Work to complete: Reproduce exactly the line that includes "## 18 MTZ_F05" and all lines after it, ending with the last line of the data.

Data excerpts Block Start

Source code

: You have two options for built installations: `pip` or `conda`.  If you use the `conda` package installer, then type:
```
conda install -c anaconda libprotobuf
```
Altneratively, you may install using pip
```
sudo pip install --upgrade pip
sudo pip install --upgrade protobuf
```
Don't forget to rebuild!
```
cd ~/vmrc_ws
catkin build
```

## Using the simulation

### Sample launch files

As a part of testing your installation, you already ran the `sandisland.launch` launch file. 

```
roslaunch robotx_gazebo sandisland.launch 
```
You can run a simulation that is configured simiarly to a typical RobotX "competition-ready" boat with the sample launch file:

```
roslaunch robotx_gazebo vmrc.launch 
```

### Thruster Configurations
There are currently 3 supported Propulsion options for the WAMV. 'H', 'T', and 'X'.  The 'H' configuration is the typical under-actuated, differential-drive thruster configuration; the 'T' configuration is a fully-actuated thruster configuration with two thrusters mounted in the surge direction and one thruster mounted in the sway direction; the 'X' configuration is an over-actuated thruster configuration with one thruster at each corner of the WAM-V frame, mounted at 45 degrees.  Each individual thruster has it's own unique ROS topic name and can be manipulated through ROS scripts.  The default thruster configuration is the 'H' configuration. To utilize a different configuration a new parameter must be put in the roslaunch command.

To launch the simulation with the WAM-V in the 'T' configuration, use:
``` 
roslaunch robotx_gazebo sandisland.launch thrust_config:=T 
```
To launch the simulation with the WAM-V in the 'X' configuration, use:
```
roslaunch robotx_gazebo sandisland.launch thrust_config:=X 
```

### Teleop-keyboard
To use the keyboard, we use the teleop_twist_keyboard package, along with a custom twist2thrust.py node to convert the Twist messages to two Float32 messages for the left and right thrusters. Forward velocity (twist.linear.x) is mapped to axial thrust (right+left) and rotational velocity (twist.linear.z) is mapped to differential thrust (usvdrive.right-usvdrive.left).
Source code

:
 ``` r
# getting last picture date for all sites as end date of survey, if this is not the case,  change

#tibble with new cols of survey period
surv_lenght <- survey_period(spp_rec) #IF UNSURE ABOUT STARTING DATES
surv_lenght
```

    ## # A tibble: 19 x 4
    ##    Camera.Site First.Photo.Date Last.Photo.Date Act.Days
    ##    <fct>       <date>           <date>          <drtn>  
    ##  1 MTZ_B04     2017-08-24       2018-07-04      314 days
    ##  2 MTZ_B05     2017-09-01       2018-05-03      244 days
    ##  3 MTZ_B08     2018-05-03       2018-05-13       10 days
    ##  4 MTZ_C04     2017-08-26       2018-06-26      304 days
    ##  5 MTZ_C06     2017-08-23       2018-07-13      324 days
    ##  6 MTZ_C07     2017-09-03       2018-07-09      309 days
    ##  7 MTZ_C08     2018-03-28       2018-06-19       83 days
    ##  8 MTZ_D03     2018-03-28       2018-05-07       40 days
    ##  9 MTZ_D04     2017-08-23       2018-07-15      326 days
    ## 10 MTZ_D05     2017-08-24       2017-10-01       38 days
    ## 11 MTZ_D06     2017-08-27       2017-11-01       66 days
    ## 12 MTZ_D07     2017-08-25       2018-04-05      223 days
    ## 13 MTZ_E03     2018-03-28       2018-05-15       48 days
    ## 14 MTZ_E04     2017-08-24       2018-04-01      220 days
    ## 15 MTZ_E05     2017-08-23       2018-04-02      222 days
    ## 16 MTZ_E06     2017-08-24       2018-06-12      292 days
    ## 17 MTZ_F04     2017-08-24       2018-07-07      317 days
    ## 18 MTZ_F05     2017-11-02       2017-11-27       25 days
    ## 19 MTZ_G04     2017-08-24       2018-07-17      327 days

Data excerpts Block End

Result for this task:
    ## 18 MTZ_F05     2017-11-02       2017-11-27       25 days
    ## 19 MTZ_G04     2017-08-24       2018-07-17      327 days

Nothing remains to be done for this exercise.